Après cette escapade pour le moins rocambolesque, Macéio écope de quelques blessures "pas très graves" dont une à la patte arrière droite et des éraflures. "Il boite encore un peu". Le directeur du zoo et son équipe imaginent que le tapir a très certainement dû recevoir des coups, compte tenu de son comportement. "On le voit très peureux, même avec nous : il est encore très stressé". Les bruits inhabituels font ainsi fuir ce jeune mâle âgé de 6 ans.
Un coup pour renflouer un site d'orpaillage illégal ? 
Depuis, au zoo de Guyane, la sécurité est en cours d'être renforcée grâce aux réparations des clotûres endommagées, des renforcements d'enclos ainsi qu'au déploiement de caméras de surveillance. Après les deux années passées marquées par la crise sanitaire, toutes ces installations sont imprévues mais "nécessaires" pour que les animaux continuent d'être en sûreté.

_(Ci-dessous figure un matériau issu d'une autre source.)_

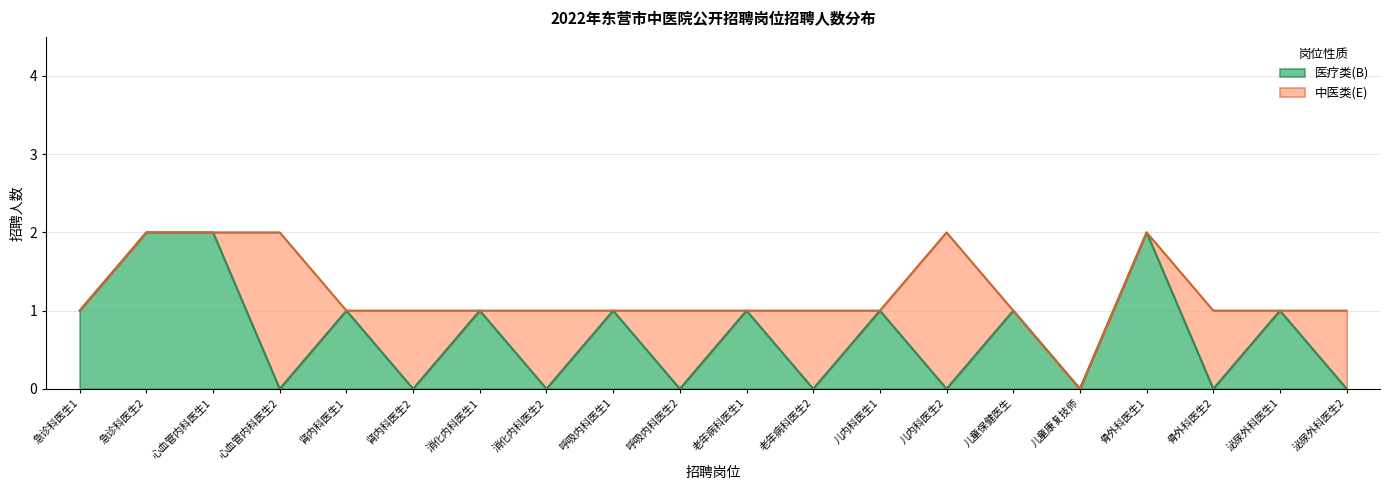

At which category does the data reach its first local valley?

心血管内科医生2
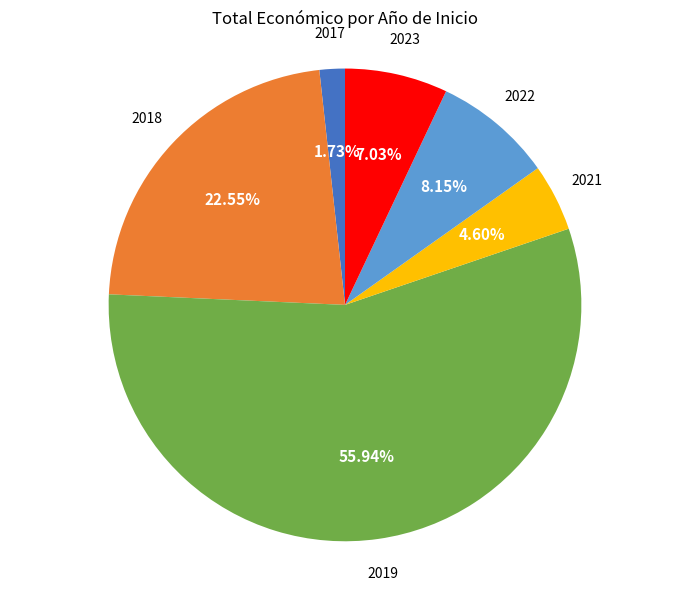

Approximately how many times larger is the value at 2019 compared to 2022?

6.9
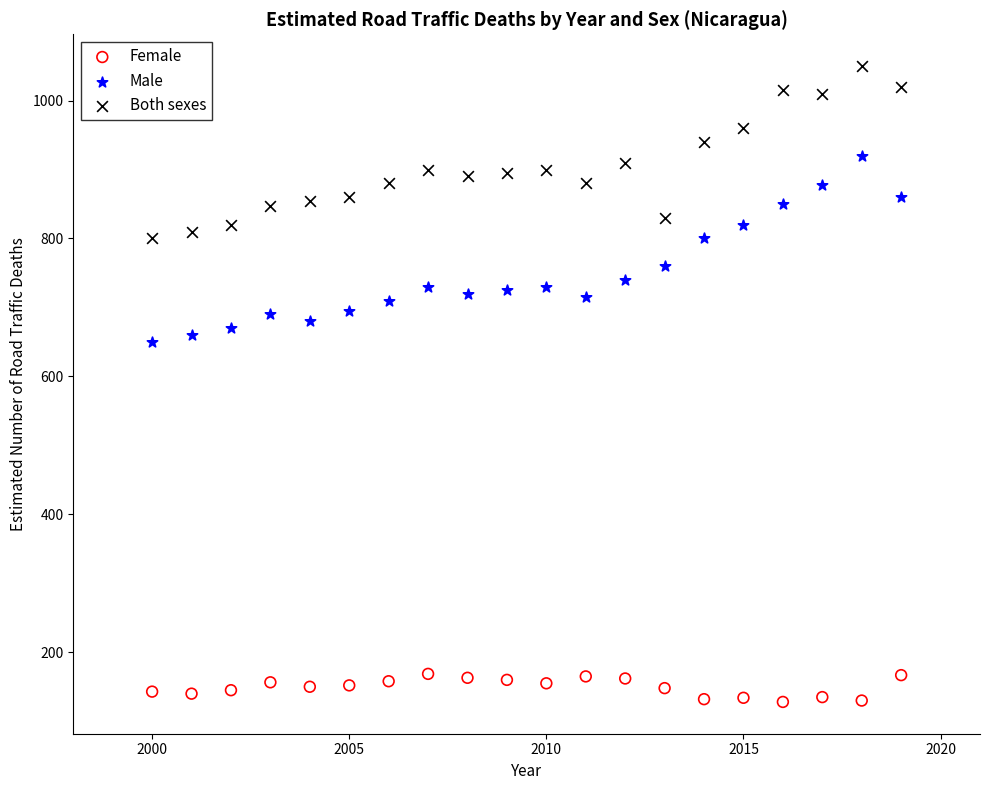

Which series contains the highest Y value?

Both sexes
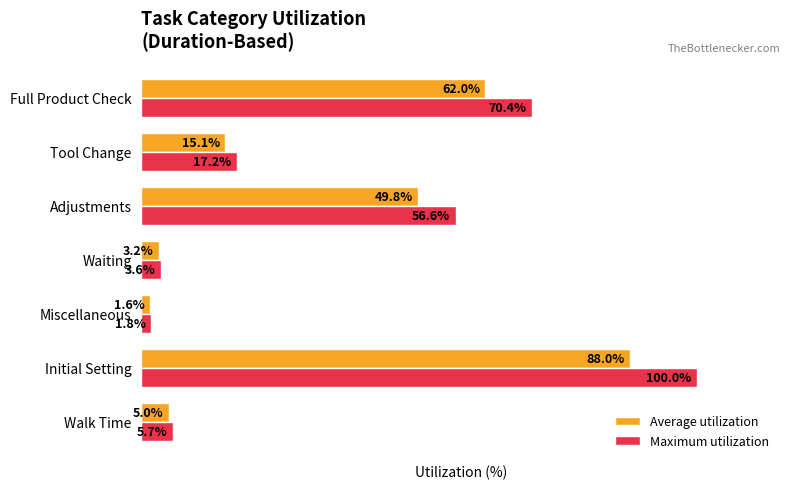

List the series in order of their peak value, lowest first.

Average utilization, Maximum utilization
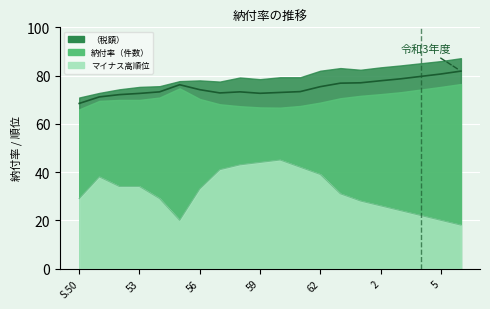

What is the value of the 納付率（件数） point at the 19th from the left?

75.3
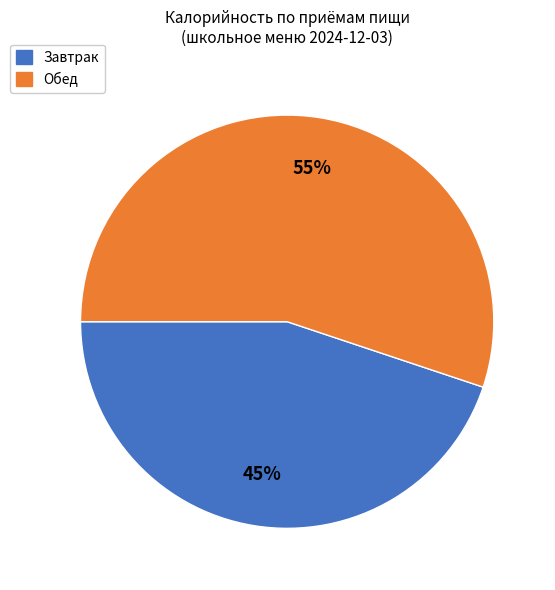

Count the number of slices in the pie.

2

"Ce qui est extraordinaire, c'est de voir des braconniers rentrer au zoo pour tuer un tapir", commente André Chaumet pour qui l'intrusion n'a rien d'un hasard.

Pendant notre interview, le directeur du zoo de Guyane revient, entre autres choses, sur l'abattage sauvage de la vache d'un éleveur voisin, le vol exclusif de matériel de jardinage à la ferme Marivat - une tronçonneuse et une débroussailleuse - ainsi qu'une autre tentative de vol au zoo, cette fois-ci pour y dérober de la viande. "C'était une opération de préparation pour envoyer cela sur un site d'orpaillage clandestin", nous assure le directeur, pour qui il s'agit de l'hypothèse la plus probable. Contactés, les effectifs de gendarmerie n'ont pas répondu à nos sollicitations.

Pour l'heure, l'équipe, qui est heureuse d'avoir pu récupérer Macéio en vie, dit avoir reçu du soutien de chasseurs locaux. "Ils sont atterés et sidérés de voir que des chasseurs - si tant est que ce sont des gens qui ont fait de la chasse un jour dans leur vie qui ont fait ça - soient rentrés dans un zoo pour aller tuer un tapir."